INSTRUCCIONES DE TRABAJO:
1. Copia del fragmento sobre la cultura ambiental todo lo que va desde «La gran pregunta» hasta «lo que sucede.», reemplazando «ciudadanos» por «habitantes».
2. Prolonga el fragmento sobre la cultura ambiental a partir de su última oración.

FRAGMENTO PROPORCIONADO:

----------

Los factores mencionados son una pequeña muestra de la expresión de lo cotidiano que, en esta primera dimensión, no dependen de la escuela, pues ocurren por las interacciones que tienen lugar sin que necesariamente se correspondan con las disposiciones constitucionales o legales cuyo propósito es regularlas, y que dependen más de lo que hagamos los que se supone que ya “pasamos por la escuela” 

La gran pregunta que surge aquí es la siguiente; ¿Los ciudadanos conocen las disposiciones establecidas que tienen que ver con una cultura ambiental exitosa en su espíritu y formas de interpretación, y se conducen de acuerdo con éstas? Es evidente que no hay suficientes muestras de que esto es lo que sucede.

De acuerdo con esa afirmación, también podría decirse que tampoco se tiene conciencia clara de los diferentes riesgos ambientales ni de su magnitud, que ya desde inicios de la década de los años sesenta comenzó a ocupar la atención del mundo, principalmente por el impacto de la publicación del libro “La primavera silenciosa” (R. Carson, 1962) que dio paso al movimiento ecologista moderno.  En nuestro país no fue hasta 2015 cuando se creó el Ministerio de Ambiente, aunque de acuerdo con la información de esta entidad, se han promulgado 21 documentos contentivos de leyes, decretos o resoluciones que disponen desde el uso del agua, la protección de las cuencas o el otorgamiento de concesiones para su explotación; en este conjunto están incluidos algunas disposiciones generadas antes de ese período.

----------

DATOS DEL EJERCICIO:
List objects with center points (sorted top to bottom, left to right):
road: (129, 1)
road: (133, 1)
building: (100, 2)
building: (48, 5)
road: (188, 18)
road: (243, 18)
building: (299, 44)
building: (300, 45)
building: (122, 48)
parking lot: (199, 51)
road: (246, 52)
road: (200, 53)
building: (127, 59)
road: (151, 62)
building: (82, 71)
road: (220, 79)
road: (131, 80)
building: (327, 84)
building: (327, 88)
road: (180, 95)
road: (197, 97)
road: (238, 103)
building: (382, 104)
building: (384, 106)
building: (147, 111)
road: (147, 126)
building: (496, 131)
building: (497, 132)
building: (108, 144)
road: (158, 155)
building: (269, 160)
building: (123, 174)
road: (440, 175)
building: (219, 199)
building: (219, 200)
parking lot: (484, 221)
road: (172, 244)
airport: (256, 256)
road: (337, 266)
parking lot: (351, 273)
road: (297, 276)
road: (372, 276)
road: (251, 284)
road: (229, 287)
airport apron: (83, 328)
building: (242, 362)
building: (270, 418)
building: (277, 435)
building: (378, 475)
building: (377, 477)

----------

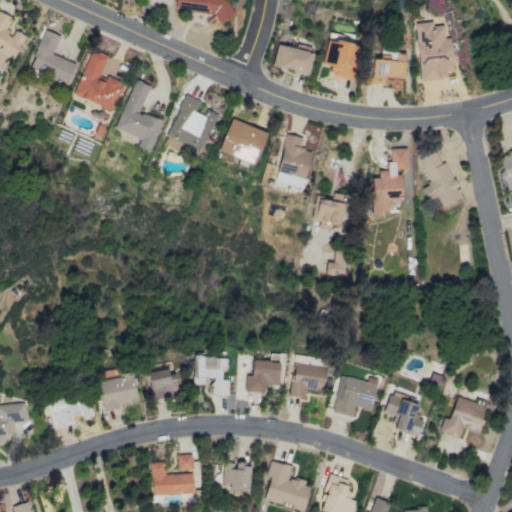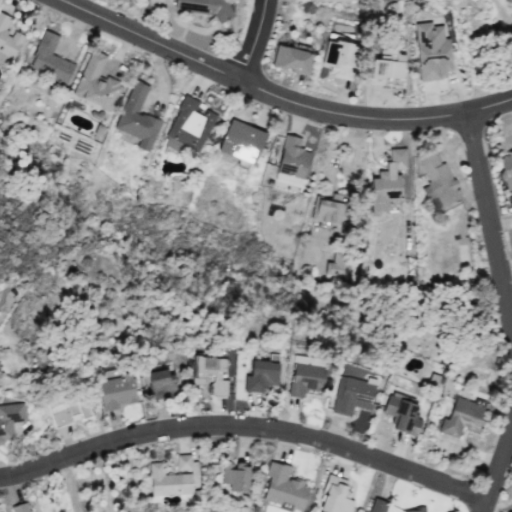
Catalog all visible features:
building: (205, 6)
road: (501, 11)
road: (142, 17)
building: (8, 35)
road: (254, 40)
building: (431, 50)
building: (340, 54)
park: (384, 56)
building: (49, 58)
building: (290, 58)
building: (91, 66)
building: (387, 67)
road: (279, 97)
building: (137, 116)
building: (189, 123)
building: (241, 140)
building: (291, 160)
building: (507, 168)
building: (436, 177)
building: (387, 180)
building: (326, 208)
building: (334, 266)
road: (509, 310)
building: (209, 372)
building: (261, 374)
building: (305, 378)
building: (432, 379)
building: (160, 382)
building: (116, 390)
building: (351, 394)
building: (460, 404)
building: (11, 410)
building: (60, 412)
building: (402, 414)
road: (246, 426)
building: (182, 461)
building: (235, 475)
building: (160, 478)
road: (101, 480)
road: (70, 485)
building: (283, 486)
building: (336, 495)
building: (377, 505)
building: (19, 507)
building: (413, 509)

----------

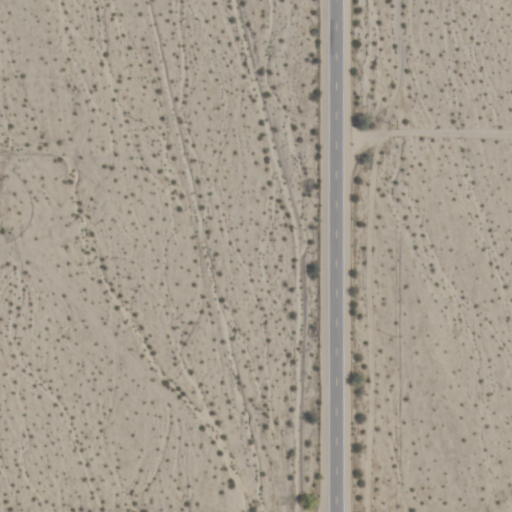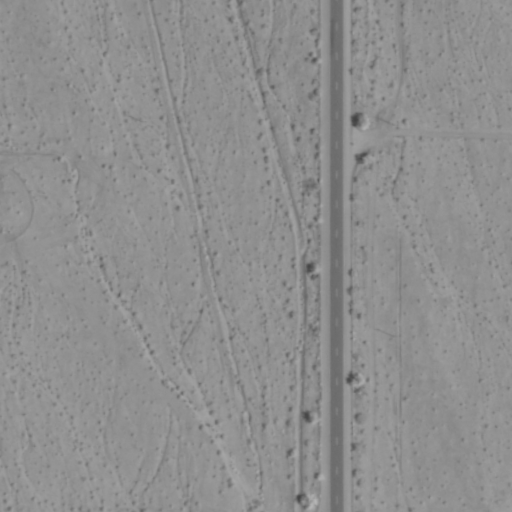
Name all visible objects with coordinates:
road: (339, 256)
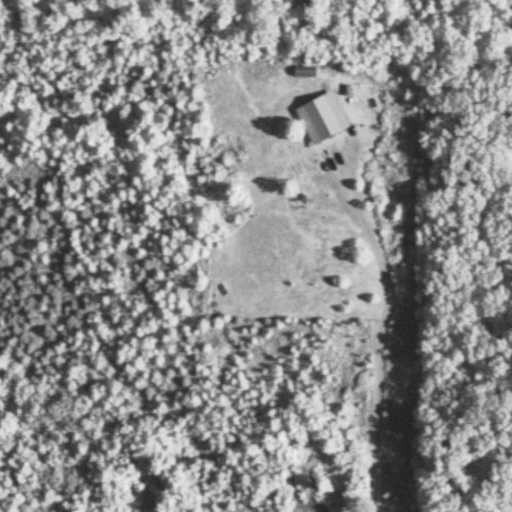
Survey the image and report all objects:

----------

CONJUNTO DE RESPUESTAS:
1.
La gran pregunta que surge aquí es la siguiente; ¿Los habitantes conocen las disposiciones establecidas que tienen que ver con una cultura ambiental exitosa en su espíritu y formas de interpretación, y se conducen de acuerdo con éstas? Es evidente que no hay suficientes muestras de que esto es lo que sucede.

2.
De acuerdo con todo lo anterior, más de medio siglo después, (es muy claro que la “escuela de la vida”, no ha logrado sentar las bases de una cultura ambiental que minimice los riesgos que origina su deterioro.

2.- LA ESCUELA DE LOS CENTROS ESCOLARES.

En los distintos establecimientos donde se atiende a los estudiantes tiene lugar un proceso educativo que se organiza y desarrolla conforme las funciones que se atribuyen al sistema educativo y conforme a cómo se entiende la institución escolar; las diferencias son muchas.

La escuela es una institución, la sociedad no. Por eso, en la primera hay disposiciones que regulan las interacciones entre los distintos actores, contenidos y procesos. Y aunque de alguna manera se pretenda que en esos centros se “uniforme el pensamiento y la acción”, los resultados en cada “escuela “(centro educativo), no son iguales.  Esto es importante, porque la educación que ofrece la “escuela de la vida” no está regulada de la misma forma; y aquí, la situación es todavía más diversa, más dinámica y de mayor alcance en el tiempo.

Si se considera el periodo transcurrido desde que se estableció la Ley de Ambiente en nuestro país, hasta la fecha, es evidente, que más de medio siglo no ha sido suficiente para que tres generaciones internalizaran los riesgos ambientales como un conjunto de situaciones que, desde la naturaleza, nos advierten que este es el único planeta que tenemos, y que, si laceramos permanentemente nuestro hábitat, estamos en peligro eminente de desaparecer, aún más rápido que las otras especies que lo habitan.

Los que nacimos a mediados del siglo pasado, posiblemente no alcanzamos a tratar los problemas ambientales como parte de nuestra formación escolar. Entonces, se supone que la escuela de la vida debió enseñarnos, pero por lo visto, eso no es lo que ocurrió.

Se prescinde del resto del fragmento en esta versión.